### Work to be completed
Could you copy every record below exactly as it stands?

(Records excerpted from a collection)
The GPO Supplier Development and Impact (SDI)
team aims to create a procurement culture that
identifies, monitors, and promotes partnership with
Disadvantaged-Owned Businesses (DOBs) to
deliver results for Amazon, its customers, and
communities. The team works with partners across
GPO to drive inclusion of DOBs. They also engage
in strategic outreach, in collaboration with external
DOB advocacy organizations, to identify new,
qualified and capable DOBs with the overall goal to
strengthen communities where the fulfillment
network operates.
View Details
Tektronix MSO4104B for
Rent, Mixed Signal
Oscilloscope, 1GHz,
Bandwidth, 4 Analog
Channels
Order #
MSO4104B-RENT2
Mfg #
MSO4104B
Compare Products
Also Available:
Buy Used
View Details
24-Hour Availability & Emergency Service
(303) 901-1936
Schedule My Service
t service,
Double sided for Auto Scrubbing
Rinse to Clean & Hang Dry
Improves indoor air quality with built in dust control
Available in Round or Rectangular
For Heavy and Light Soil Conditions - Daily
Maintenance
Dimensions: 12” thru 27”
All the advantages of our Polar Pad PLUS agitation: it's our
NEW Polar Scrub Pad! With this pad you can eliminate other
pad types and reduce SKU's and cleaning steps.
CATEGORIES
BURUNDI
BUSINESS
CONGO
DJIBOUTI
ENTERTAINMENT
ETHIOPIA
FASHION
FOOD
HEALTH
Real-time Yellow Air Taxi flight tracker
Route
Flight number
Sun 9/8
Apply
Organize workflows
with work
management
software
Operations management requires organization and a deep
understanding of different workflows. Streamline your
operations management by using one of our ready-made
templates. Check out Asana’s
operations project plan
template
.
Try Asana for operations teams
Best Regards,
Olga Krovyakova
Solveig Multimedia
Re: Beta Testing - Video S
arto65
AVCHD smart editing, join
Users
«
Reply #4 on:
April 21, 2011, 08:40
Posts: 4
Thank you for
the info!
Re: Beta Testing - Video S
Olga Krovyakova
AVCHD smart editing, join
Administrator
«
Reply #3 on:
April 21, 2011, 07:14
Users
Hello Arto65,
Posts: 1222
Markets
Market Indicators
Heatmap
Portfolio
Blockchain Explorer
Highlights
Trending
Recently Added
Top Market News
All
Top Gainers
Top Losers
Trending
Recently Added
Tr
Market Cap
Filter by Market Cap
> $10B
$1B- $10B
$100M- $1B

### Answer
The GPO Supplier Development and Impact (SDI)
team aims to create a procurement culture that
identifies, monitors, and promotes partnership with
Disadvantaged-Owned Businesses (DOBs) to
deliver results for Amazon, its customers, and
communities. The team works with partners across
GPO to drive inclusion of DOBs. They also engage
in strategic outreach, in collaboration with external
DOB advocacy organizations, to identify new,
qualified and capable DOBs with the overall goal to
strengthen communities where the fulfillment
network operates.
View Details
Tektronix MSO4104B for
Rent, Mixed Signal
Oscilloscope, 1GHz,
Bandwidth, 4 Analog
Channels
Order #
MSO4104B-RENT2
Mfg #
MSO4104B
Compare Products
Also Available:
Buy Used
View Details
24-Hour Availability & Emergency Service
(303) 901-1936
Schedule My Service
t service,
Double sided for Auto Scrubbing
Rinse to Clean & Hang Dry
Improves indoor air quality with built in dust control
Available in Round or Rectangular
For Heavy and Light Soil Conditions - Daily
Maintenance
Dimensions: 12” thru 27”
All the advantages of our Polar Pad PLUS agitation: it's our
NEW Polar Scrub Pad! With this pad you can eliminate other
pad types and reduce SKU's and cleaning steps.
CATEGORIES
BURUNDI
BUSINESS
CONGO
DJIBOUTI
ENTERTAINMENT
ETHIOPIA
FASHION
FOOD
HEALTH
Real-time Yellow Air Taxi flight tracker
Route
Flight number
Sun 9/8
Apply
Organize workflows
with work
management
software
Operations management requires organization and a deep
understanding of different workflows. Streamline your
operations management by using one of our ready-made
templates. Check out Asana’s
operations project plan
template
.
Try Asana for operations teams
Best Regards,
Olga Krovyakova
Solveig Multimedia
Re: Beta Testing - Video S
arto65
AVCHD smart editing, join
Users
«
Reply #4 on:
April 21, 2011, 08:40
Posts: 4
Thank you for
the info!
Re: Beta Testing - Video S
Olga Krovyakova
AVCHD smart editing, join
Administrator
«
Reply #3 on:
April 21, 2011, 07:14
Users
Hello Arto65,
Posts: 1222
Markets
Market Indicators
Heatmap
Portfolio
Blockchain Explorer
Highlights
Trending
Recently Added
Top Market News
All
Top Gainers
Top Losers
Trending
Recently Added
Tr
Market Cap
Filter by Market Cap
> $10B
$1B- $10B
$100M- $1B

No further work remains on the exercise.